2. frontrunnig attack detection tool [frontrun_runner](./frontrun_runner.py)
3. quick testing / example tool [quick_test](./quick_test.py)
# Block sampling
[sample_blocks](./sample_blocks.py) provides functionality to sample blocks from a full block info dataset.
Usage:
```shell
python3 sample_blocks.py -seed 1 -days_tp_monitor 7 -sample_size 10 \
-first_start_timestamp 2022-04-29 00:00:00 \
-first_end_timestamp 2022-04-29 23:59:59 \
-all_blocks_csv ./data/blocks_0429_0505.csv \
-sample_file_name ./temp/sample_blocks.csv
```
Example full blocks info for 1-week time frame between Apr 29, 2022 and May 5, 2022 is available in [blocks_0429_0505.csv](./data/blocks_0429_0505.csv).
# Insertion Attack Detection
[frontrun_runner](./frontrun_runner.py) is the runner of the sandwich attack detection tool.
Algorithm can be found in [here](./utils/frontrun_algorithm.py).
Heuristics for insertion attack detection (adpated from [Züst, 2021](https://pub.tik.ee.ethz.ch/students/2021-FS/BA-2021-07.pdf)):
```
t1: frontrunning transaction
t2: backrunning transaction
tv: victim transaction
```
- t1 is a transaction that swaps ETH with other tokens (i.e. t1 is a buy action)
- consider transaction that includes only ONE swap event in the transaction event
- each t2 is mapped to exactly ONE t1
- victim transaction not required
- swap event in the transaction log is formulated in standard form `Swap(index_topic_1 address sender, uint256 amount0In, uint256 amount1In,
uint256 amount0Out, uint256 amount1Out, index_topic_2 address to)`.
Usage:
```shell
python3 frontrun_runner.py \
-input_blocks_file ./temp/sample_blocks.csv \
-output_dir ./temp/insertion_attack/
```
# Suppression Attack Detection
[frontrun_runner](./frontrun_runner.py) is also the runner of the suppression attack detection tool.
Algorithm can be found in [here](./utils/frontrun_algorithm.py).
Heuristics for an Supression attack detection (adpated from [Torres, Camino, State, 2021](https://www.usenix.org/system/files/sec21-torres.pdf)).
```
We 'cluster' together the transactions done by particular users in the block
```
- The number of transactions in the cluster must be larger than 5.
- all transactions in the cluster have consumed more than 21,000 gas units each.
- The ratio between gas used and gas limit must be larger than 99.9% for all transactions in the cluster.

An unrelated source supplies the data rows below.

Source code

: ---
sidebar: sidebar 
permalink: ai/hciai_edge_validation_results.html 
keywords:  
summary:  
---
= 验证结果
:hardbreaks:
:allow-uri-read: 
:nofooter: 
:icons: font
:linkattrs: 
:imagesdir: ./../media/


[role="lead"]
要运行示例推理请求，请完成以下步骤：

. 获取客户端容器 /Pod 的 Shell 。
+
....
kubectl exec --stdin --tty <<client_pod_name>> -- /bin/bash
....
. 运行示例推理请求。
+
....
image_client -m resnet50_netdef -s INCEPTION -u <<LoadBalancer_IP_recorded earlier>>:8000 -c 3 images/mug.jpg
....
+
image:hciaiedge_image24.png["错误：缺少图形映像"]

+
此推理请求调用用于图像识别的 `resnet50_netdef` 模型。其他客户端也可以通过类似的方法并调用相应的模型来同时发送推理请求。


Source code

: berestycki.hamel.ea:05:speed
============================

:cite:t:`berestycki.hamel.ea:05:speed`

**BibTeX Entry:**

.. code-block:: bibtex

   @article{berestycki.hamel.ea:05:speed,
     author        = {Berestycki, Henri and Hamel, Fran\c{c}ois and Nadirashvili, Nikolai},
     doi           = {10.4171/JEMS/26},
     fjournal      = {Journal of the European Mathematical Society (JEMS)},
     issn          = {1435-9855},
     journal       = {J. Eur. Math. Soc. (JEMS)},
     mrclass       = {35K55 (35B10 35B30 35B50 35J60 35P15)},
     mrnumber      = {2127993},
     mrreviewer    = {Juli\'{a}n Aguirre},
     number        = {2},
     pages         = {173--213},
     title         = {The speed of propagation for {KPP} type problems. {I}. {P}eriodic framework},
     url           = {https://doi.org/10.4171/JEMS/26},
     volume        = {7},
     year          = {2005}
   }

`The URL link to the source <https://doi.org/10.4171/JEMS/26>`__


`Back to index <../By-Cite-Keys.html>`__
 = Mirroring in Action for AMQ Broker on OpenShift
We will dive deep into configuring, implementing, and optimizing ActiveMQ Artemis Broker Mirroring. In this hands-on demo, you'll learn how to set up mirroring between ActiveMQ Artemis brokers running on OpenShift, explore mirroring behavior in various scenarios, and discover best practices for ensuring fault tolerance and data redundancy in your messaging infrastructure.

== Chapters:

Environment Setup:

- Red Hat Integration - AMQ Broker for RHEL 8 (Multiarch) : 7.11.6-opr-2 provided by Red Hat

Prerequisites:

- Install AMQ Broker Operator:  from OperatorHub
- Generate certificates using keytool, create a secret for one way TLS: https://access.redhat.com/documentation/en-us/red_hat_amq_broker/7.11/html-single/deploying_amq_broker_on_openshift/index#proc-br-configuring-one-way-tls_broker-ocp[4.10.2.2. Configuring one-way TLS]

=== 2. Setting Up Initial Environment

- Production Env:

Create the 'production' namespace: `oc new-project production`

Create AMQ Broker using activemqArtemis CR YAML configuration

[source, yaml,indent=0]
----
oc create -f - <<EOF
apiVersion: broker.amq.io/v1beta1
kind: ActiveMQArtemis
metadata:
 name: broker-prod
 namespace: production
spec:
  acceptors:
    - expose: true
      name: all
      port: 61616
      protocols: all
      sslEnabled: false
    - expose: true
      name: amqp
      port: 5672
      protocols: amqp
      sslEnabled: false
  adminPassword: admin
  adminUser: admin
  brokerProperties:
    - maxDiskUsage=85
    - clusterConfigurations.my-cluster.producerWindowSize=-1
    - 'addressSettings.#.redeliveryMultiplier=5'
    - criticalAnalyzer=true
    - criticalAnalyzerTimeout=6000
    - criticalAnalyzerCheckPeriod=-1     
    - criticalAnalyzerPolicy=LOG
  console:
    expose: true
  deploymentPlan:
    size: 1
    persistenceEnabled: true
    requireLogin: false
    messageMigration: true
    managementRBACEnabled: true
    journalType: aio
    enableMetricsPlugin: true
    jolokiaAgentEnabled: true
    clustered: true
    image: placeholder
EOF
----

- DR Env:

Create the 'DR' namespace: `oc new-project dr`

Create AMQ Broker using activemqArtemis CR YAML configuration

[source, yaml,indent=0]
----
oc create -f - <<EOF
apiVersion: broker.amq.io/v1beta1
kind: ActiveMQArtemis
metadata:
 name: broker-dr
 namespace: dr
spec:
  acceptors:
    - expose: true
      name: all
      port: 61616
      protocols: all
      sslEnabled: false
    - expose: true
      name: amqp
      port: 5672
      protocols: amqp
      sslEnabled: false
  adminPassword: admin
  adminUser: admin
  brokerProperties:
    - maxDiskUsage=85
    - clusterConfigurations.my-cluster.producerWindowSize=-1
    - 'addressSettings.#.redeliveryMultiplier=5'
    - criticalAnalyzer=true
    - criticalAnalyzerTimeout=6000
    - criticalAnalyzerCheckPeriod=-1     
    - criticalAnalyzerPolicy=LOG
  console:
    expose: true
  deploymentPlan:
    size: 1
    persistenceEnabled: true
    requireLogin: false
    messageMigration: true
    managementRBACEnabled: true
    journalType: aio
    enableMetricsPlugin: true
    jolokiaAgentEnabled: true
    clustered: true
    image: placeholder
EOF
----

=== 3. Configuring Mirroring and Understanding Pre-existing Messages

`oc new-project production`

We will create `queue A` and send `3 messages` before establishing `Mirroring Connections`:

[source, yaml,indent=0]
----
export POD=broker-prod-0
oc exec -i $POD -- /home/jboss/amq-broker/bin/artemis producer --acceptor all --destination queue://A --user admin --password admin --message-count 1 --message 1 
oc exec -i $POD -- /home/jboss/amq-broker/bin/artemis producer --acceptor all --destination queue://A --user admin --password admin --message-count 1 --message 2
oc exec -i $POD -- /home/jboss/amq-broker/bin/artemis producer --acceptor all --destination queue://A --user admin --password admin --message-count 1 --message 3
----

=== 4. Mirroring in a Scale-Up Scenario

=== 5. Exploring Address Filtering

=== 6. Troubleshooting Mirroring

- We do not require the use of any particular technique to include potential new commers to the scene
- We do not require the precense of a victim transaction
### Backtesting
- Insertion attack detection log of example can be found in [insertion_attack_records.csv](temp/insertion_attack/insertion_attack_records.csv).
Full transaction object of detected insertion attack instances are named as *block_blocknum* and can be found in [here](temp/insertion_attack/).
- Some stats and result visualization are prepared in [insertion_attack_record_analysis.ipynb](./insertion_attack_record_analysis.ipynb).
# Quick Testing
[quick_test](./quick_test.py) provides functionality to quickly show an example result of running the program.
This file uses a given json file with saved block data instead of querying the Etherscan API for data.
Usage:
```shell
python3 ./quick_test.py -input_blocks_file="./temp/example_block.json"
```
An an example saved block file is available in [example_block.json](./temp/example_block.json).
This contains the data for 4 different blocks that had different identified attacks.
The example should contain 6 attacks, 3 suppression and 3 insertion.